Piala Dunia ’82 dan Landreform

Sumber Foto; https://www.kompasiana.com/dizzman/5b3def2ebde5752481393bf2/mengenang-piala-dunia-1982-yang-penuh-drama

Oleh: K.H. Abdurrahman Wahid

Sungguh mati, kawan satu ini membuat bingung orang. la mengajukan teka-teki aneh: apakah persamaan antara perebutan Piala Dunia sepakbola untuk tahun 1982 ini dan Landreform?

Siapa tidak garuk-garuk kepala mencari hubungan antara dua hal yang begitu berbeda itu.

Menurut jenius kampungan ini (dan semua jenius memang kampungan), ada satu watak pertandingan-pertandingan “Mundial 1982” di Spanyol sekarang. Yakni menangnya pola “bermain bola negatif”.

Contohnya: Bagaimana mungkin kesebelasan Jerman Barat, yang harus main sabun untuk bisa lolos ke putaran kedua, setelah kalah dari kesebelasan tingkat sedang Aljazair, dan hanya mampu mencapai semi-final karena perbedaan selisih gol, kenapa kesebelasan macam itu bisa memiliki peluang sangat besar untuk menjadi juara?

Italia juga bermain negatif, dan itu dilakukannya dengan Cattenaccio. la cenderung mencari kelemahan lawan, lantas mem-pertaruhkan serangan balik sebagai kelebihan.

Demikianlah, siapa pun yang jadi juara “Mundial 1982” tidak akan mampu mengangkat keharuman sepakbola sebagai seni. Piala Dunia menurun kualitasnya, menjadi Industri pertukangan. Yang, berlaku adalah sikap negatif menahan gedoran lawan sambil mengintai kelemahan lawan.

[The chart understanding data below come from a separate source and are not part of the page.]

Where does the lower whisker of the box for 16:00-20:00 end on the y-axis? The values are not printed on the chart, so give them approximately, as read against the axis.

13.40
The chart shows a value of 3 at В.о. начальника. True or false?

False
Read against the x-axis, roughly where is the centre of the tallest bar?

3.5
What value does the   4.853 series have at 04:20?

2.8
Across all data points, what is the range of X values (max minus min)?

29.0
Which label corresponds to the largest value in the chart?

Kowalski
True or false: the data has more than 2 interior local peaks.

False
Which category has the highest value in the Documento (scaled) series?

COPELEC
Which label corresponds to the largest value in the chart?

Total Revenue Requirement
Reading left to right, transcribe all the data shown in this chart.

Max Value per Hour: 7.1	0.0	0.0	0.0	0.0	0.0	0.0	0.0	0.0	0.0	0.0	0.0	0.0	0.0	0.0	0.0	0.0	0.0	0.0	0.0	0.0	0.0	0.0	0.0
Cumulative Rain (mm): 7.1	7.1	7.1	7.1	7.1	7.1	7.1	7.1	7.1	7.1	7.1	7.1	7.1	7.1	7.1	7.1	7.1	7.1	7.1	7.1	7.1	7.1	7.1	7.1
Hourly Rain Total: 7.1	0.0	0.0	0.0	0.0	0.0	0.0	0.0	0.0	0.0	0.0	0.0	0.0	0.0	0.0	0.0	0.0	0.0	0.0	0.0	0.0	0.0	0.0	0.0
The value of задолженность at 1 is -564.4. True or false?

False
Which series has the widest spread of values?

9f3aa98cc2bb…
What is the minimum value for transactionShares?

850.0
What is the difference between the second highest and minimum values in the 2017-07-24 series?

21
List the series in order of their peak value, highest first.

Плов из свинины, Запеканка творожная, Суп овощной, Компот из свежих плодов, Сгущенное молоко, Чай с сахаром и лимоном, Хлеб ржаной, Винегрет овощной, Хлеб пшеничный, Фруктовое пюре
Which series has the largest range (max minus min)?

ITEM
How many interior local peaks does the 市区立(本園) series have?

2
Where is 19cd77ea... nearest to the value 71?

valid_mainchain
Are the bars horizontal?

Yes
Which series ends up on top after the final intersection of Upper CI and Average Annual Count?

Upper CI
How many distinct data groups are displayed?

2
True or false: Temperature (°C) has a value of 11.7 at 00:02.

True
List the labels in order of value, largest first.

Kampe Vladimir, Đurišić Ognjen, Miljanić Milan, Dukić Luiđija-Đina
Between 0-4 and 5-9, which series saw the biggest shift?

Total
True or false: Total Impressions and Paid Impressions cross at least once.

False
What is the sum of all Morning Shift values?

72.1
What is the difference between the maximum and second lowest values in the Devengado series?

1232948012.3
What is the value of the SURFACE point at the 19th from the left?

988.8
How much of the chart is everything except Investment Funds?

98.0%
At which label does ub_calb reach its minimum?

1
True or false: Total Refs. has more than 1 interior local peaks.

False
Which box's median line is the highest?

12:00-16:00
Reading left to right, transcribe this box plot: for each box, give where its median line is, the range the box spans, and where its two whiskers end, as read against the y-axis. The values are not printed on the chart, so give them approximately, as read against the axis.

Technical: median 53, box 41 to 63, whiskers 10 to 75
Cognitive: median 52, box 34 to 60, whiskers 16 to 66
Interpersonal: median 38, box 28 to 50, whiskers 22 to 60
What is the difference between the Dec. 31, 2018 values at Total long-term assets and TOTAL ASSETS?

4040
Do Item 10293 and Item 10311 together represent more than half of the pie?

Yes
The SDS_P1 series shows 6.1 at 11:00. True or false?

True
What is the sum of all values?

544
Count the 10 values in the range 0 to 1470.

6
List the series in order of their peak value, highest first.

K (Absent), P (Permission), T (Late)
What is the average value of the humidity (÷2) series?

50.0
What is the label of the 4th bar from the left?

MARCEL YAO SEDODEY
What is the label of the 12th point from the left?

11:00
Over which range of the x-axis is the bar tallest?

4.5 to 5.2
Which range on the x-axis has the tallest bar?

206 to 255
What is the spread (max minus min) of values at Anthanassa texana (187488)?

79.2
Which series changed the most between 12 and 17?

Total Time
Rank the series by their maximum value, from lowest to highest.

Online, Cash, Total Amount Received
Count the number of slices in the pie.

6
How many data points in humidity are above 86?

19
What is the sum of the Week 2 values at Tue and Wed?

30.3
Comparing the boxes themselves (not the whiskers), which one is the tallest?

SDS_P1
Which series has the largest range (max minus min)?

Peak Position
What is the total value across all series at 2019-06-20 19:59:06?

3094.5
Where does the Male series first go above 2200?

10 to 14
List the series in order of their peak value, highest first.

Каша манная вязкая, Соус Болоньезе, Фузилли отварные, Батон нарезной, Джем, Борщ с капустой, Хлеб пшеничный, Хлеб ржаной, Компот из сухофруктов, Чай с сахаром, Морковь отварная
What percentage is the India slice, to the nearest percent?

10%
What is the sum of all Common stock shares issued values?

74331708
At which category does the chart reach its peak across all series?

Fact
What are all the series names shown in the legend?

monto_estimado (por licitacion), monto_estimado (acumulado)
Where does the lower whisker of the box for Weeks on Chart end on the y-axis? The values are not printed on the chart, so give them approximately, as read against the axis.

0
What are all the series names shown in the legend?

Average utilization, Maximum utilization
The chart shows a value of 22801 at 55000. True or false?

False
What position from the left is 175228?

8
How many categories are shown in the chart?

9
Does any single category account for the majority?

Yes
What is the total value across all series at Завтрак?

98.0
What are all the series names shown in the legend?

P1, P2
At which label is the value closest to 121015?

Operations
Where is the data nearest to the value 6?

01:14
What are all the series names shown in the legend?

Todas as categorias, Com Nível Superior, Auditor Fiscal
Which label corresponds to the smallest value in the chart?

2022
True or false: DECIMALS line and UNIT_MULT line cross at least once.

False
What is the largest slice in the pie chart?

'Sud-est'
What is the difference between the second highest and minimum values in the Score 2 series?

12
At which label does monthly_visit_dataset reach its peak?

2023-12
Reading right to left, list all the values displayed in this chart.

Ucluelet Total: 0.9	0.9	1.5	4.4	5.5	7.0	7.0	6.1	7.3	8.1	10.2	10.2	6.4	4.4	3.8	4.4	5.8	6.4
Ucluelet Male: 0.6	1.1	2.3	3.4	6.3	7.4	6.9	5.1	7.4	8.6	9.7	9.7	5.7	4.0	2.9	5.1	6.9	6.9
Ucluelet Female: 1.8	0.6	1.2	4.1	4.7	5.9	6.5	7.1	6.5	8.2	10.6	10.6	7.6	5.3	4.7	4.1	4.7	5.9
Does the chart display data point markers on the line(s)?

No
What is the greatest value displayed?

Nah, siapa bilang itu tidak sama dengan keadaan landreforms? Pihak tuan-tanah yang memiliki lahan pertanian luas (apakah itu perorangan, “keluarga besar”, maupun perusahaan raksasa multi nasional), tidak pernah “menyerang” dengan sikap positif, mengajukan gagasan-gagasan berharga untuk menjamin keadilan penguasaan tanah sebagai unit produksi. Yang diambil adalah sikap negatif: tunggu saja gedoran kekuatan politik yang, menghendaki penataan kembali pola pemilikan dan penguasaan tanah. Nati toh akan ada kelemahannya.

Kalau Landrefomn dilakukan secara sentralistis, banyak “kemenangan” dicapai tuan-tanah melalui lubang-lubang peraturan dan cara kerja yang dianut birokrasi, pemerintahan yang melaksanakan landreform itu sendiri. Kalau didesentralisasikan, dengan jalan diserahkan pada lembaga tingkat desa, seperti LKMD, maka “wakil-wakil rakyat” di tingkat desa itu akan dibeli dan diteror.

Bukankah lalu mudah sekali dikandaskan cita-cita mulia membagi kembali tanah pertanian, dan dicapai kemenangan di pihak tuan-tanah?

Begitulah yang dikatakan kawan sang jenius kampungan: baik perebutan Piala Dunia 1982, maupun lahan pertanian sepanjang masa, selalu dimenangkan oleh “tim negatif”’.

Lalu, apa gunanya dibuka kotak pos baru “khusus untuk urusan agraria”? Entahlah, yang jelas tidak hanya yang dapat diperbuat para pejabat di bidang agraria, kalaupun masih ingin berbuat sesuatu bagi kepentingan masyarakat. Perangkat peraturan tentang tanah belum memungkinkan karena UU Pokok Agraria dan UU Pokok Bagi Hasil juga belum diberi gigi institusional dan hukum.